Add a PackagedSkillDefinition entry:

{
  packageId: "my-package-id",
  skillKey: "my-skill-key",
  name: "my-skill",
  description: "Short description.",
  installSource: "openclaw-workspace",
  creatorName: "your-handle",
  creatorUrl: "https://x.com/your-handle/",
}

Field meanings:

  • packageId: internal packaged asset ID, usually the folder name under assets/skills/.
  • skillKey: the OpenClaw skill key and installed folder name.
  • name: the human-facing skill name shown in the UI.
  • installSource: where the skill is installed.
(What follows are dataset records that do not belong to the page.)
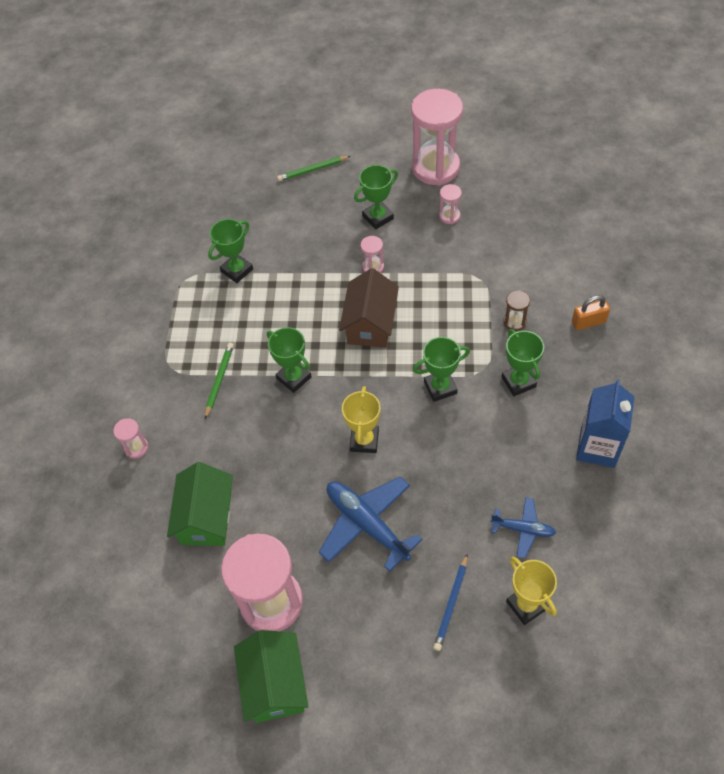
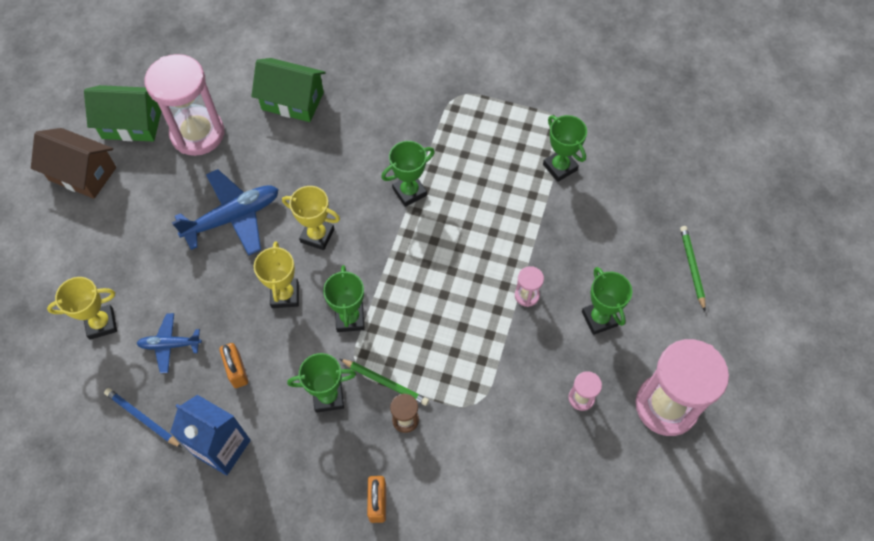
camera: 100 degrees right, 5 degrees up
pink hourglass [113,418,149,458] -> none
green pencil [205,343,234,419] -> green pencil moved to [340,359,429,406]
brown house [339,268,399,348] -> brown house moved to [31,128,116,199]
blue pencil [433,554,468,651] -> blue pencil moved to [104,388,182,448]
blue plane [490,497,556,558] -> blue plane turned 60 degrees clockwise [137,313,202,373]
none -> orange padlock [220,343,248,388]
none -> yellow trophy [254,241,299,308]

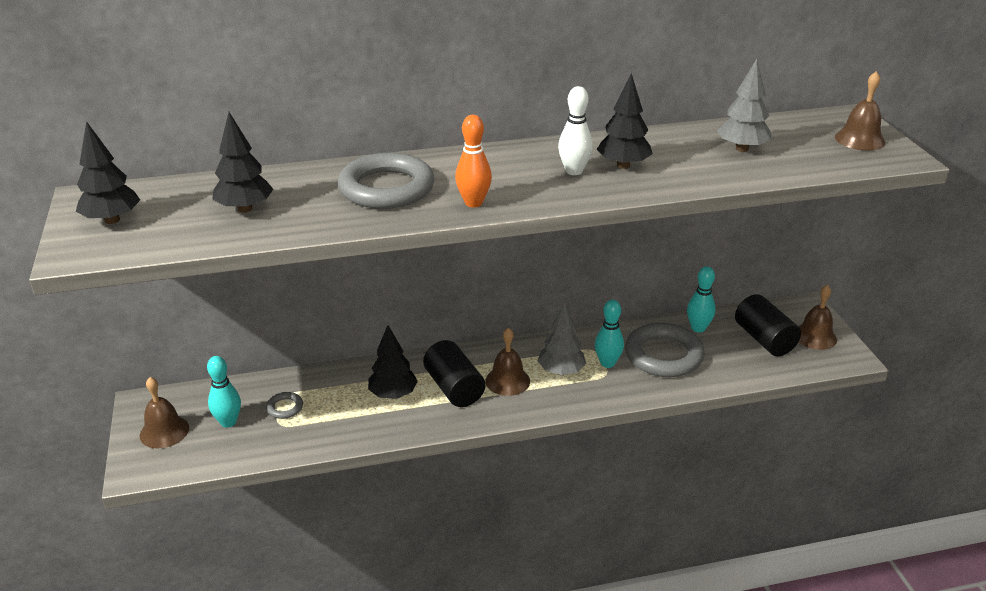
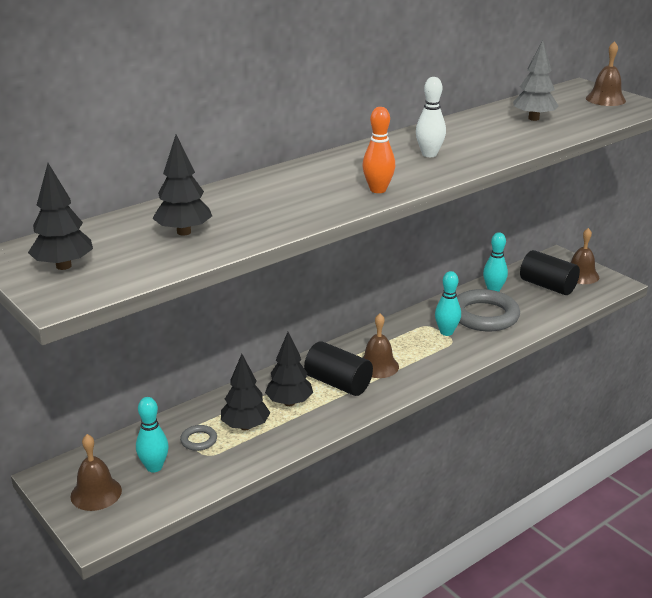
camera: 25 degrees left, 5 degrees down
grey ring [338,153,434,209] -> none
grey tree [537,303,586,375] -> none
black tree [596,73,653,169] -> black tree moved to [221,354,270,430]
For current packaged skills this should be "openclaw-workspace".
  • creatorName and creatorUrl: shown as Powered by ... in the marketplace.

4. Add marketplace presentation metadata

If you want custom category, tagline, badges, or capability labels, add an override in src/lib/skills/marketplace.ts.

Example fields:

  • category
  • tagline
  • capabilities
  • editorBadge
  • hideStats

For packaged skills, creator attribution normally comes from src/lib/skills/catalog.ts.

For developer-created packaged skills, prefer real attribution over fake popularity numbers.

5. Understand where the files get installed

The current packaged install flow writes files into the selected workspace here:

<workspace>/skills/<skillKey>/

For the TODO example, that becomes:

<workspace>/skills/todo-board/
  SKILL.md
  todo-list.example.json

The skill itself can then manage additional workspace files such as:

<workspace>/todo-skill/todo-list.json

That state file is runtime data created by the skill instructions. It is separate from the installed skill package.

6. Keep the example production-ready

Use the todo-board example as the quality bar:

  • The skill must define a clear trigger and physical office behavior.
  • The instructions should be explicit and deterministic.
  • State storage should be file-backed and documented.
  • Ambiguous requests should force clarification instead of guessing.
  • The installed package should contain only the files needed by the skill.
  • Marketplace metadata should be honest and attributed.

7. Verify your changes

After creating or editing a packaged skill, run:

npm test -- tests/unit/packagedSkills.test.ts tests/unit/skillsInstallGateway.test.ts
npm run lint
npm run typecheck

If you add new packaged skills, update or extend the packaged skill tests so asset files, embedded copies, and marketplace metadata stay aligned.